Her interests include Chiari malformation, syringomyelia, spinal surgery, and international medicine. Under the mentorship of Dr. Ulrich
Batzdorf and Dr. Marvin Bergsneider, her CNS / ASAP Mikula fellowship project involves a review of patients evaluated and treated for
“failed Chiari syndrome”, whose symptoms persist even months after posterior fossa decompression. Specifically, she will investigate the
relationship between intracranial vasomotor instability and MRI CSF flow dynamics with continued symptomatology.
|Matthew McGirt, MD
ASAP Monkton Institute CNS Fellowship
Dr. Matthew McGirt is originally from Charlotte, NC, and he attended high school at Phillips Academy Andover, Andover, MA.
He later graduated with a Bachelor of Science Magna Cum Laude from Duke University, Durham, NC in 1998. Matthew also obtained a medical
degree from Duke University School of Medicine, Durham, NC in 2003. He completed an internship in general surgery with the Department of
Surgery at Johns Hopkins Hospital, Baltimore, MD, and is currently a fifth year resident in neurosurgery with the Department of Neurological
Surgery at Johns Hopkins Hospital. He is interested in pursuing a career in pediatric and spine surgery. Matthew is married and has two children.
Under the mentorship of Dr. Benjamin Carson and Dr. George Jallo, his CNS / ASAP Monkton Institute fellowship project proposes to
determine the pattern or degree of CSF flow abnormality at the hindbrain or cervical spinal cord via cMR imaging to identify patients who will
have symptoms refractory to current treatment paradigms.
Quotation: “I hope to use this CNS fellowship as the foundation of my future research efforts to become a leader in both the practice of pediatric neurosurgery and in the investigation of Chiari malformation and syringomyelia.”
|John H. Shin, MD
CNS Radiosurgery Fellowship
Dr. John H. Shin is a graduate of Brown University with a B.A. in Biology. He received his M.D. degree from
Chicago Medical School and is currently undergoing neurosurgery training at the University of Illinois at Chicago under Dr. Fady T. Charbel.

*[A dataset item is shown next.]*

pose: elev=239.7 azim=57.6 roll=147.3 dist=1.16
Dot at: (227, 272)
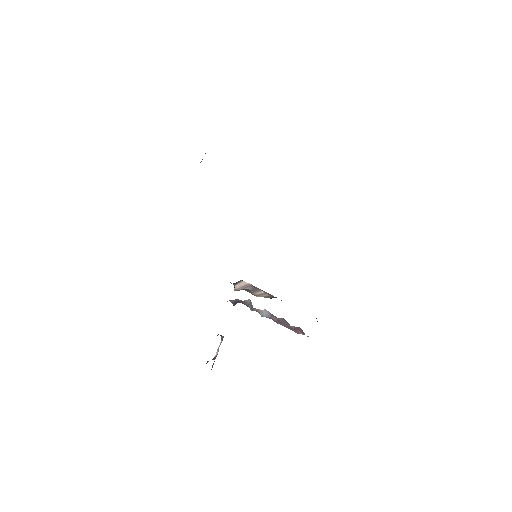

During his CNS fellowship research year, Dr. Shin plans to study the hemodynamic changes within AVMs following stereotactic radiosurgery
using a quantitative MRA model (NOVA). With the guidance of mentors Dr. G. Michael Lemole Jr. and Dr. Konstantin Slavin, this project will
seek to assess the clinical implications of flow-related changes in feeding arteries and draining veins following stereotactic radiosurgery.
Quotation: “I am excited about this CNS fellowship, as it would provide support for independent study and potentially nuture greater interest in an academic career focused on stereotactic radiosurgery. I am grateful for the opportunity…”
|Rahul Jandial, MD
CNS Wilder Penfield Fellowship
Dr. Rahul Jandial is in the Division of Neurological Surgery, Department of Surgery at the University of California,
San Diego Medical Center. He is also Senior Research Associate & Fellow at the Burnham Institute for Medical Research, as well as an
Instructor for UCSD Division of Biological Sciences. He received his B.A. degree in Molecular and Cell Biology from UC Berkeley and his
M.D. from the University of Southern California (USC). As part of his commitment to academic neurosurgery and basic science, Dr. Jandial
has authored and is in the process of writing books on various topics including: neurosurgery, spine disorders, head injury, hospital procedures,
neuroscience, and brain and spine regeneration. He has published over 25 articles and book chapters. For the CNS Penfield Fellowship, he will be
working with Dr. Evan Snyder at the Burnham Institute on a project investigating the stem cell lineage of central nervous system neoplasia. Dr.
Jandial lives in San Diego with his wife Danielle Jandial (a physician at Moores Cancer Center) and their three sons, Zain, Kai, Ronak.
Quotation: “It is a great opportunity to apply for the CNS Fellowship. My career has taken a natural progression to the inclusion of research as both my professional ambition and for the satisfaction of my commitment to help patients as best I can… My aim is to become an academic neurosurgeon, and the support of the CNS will be well utilized and is greatly appreciated.”